··· Given records

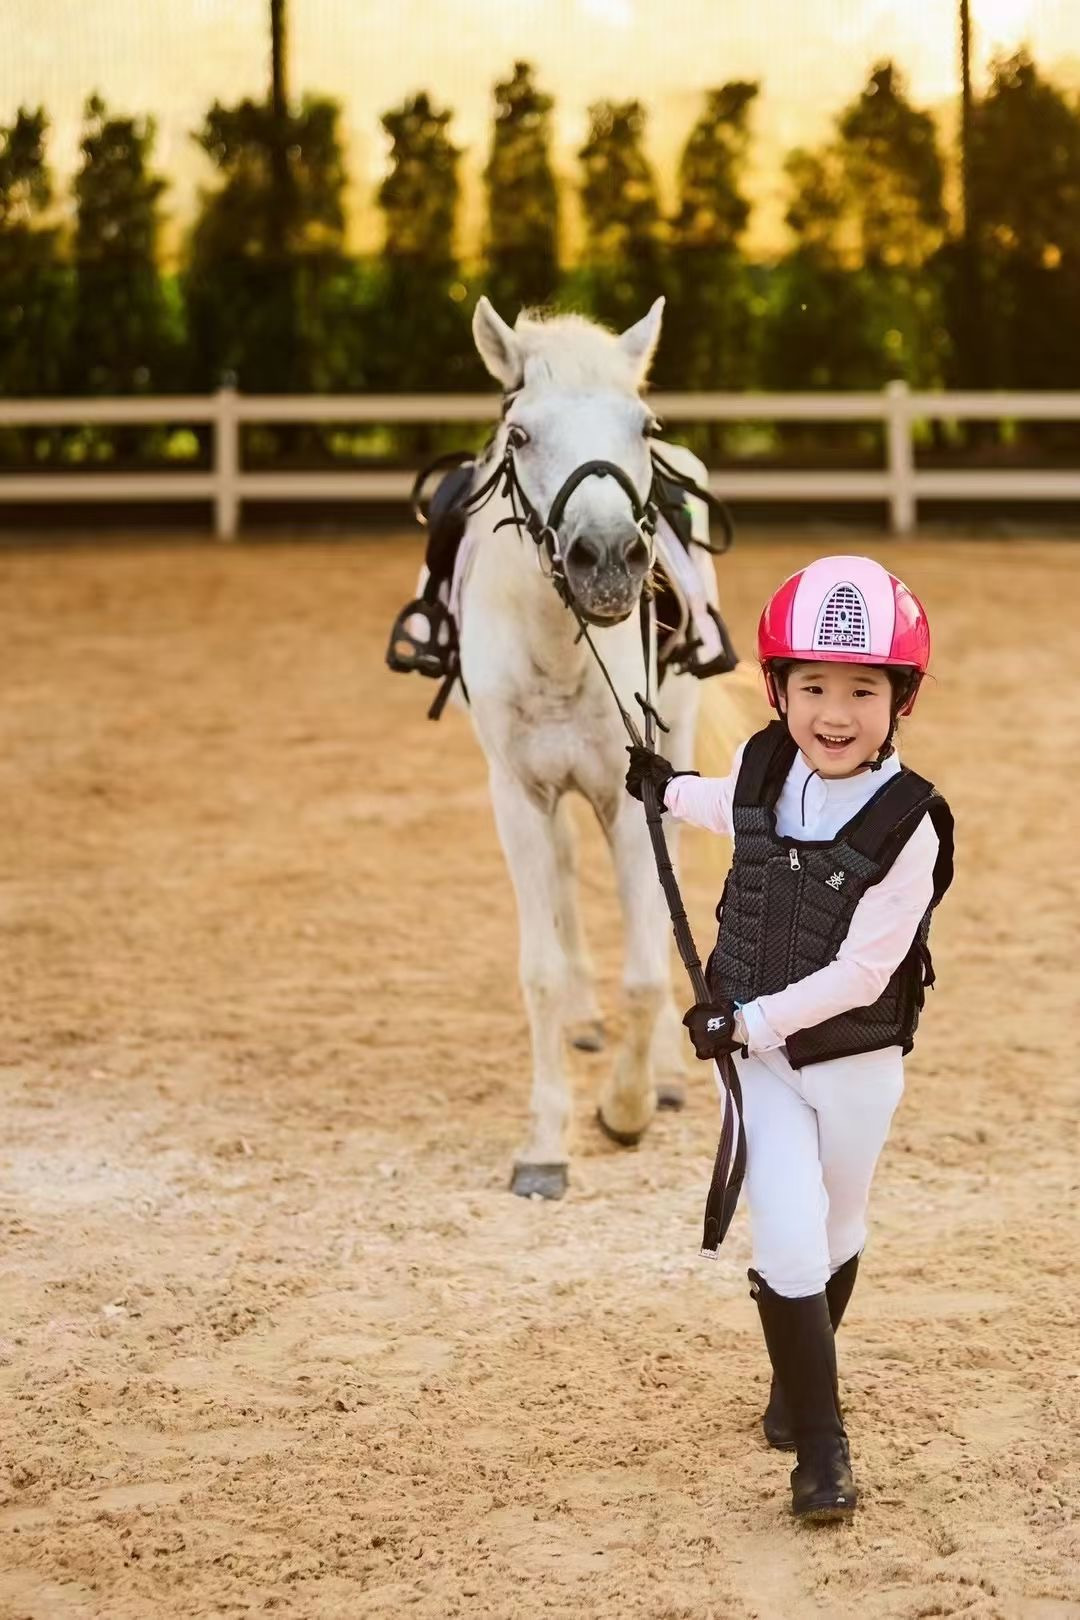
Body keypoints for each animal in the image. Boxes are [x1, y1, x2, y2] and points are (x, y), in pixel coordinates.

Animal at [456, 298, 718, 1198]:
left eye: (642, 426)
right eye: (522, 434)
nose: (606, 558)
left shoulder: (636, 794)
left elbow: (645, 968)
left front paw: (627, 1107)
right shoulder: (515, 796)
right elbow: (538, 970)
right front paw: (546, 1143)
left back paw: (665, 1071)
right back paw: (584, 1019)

······

Work order: Find the number of lines in the records that include the word "right". Write only that number.

Result for this exercise: 5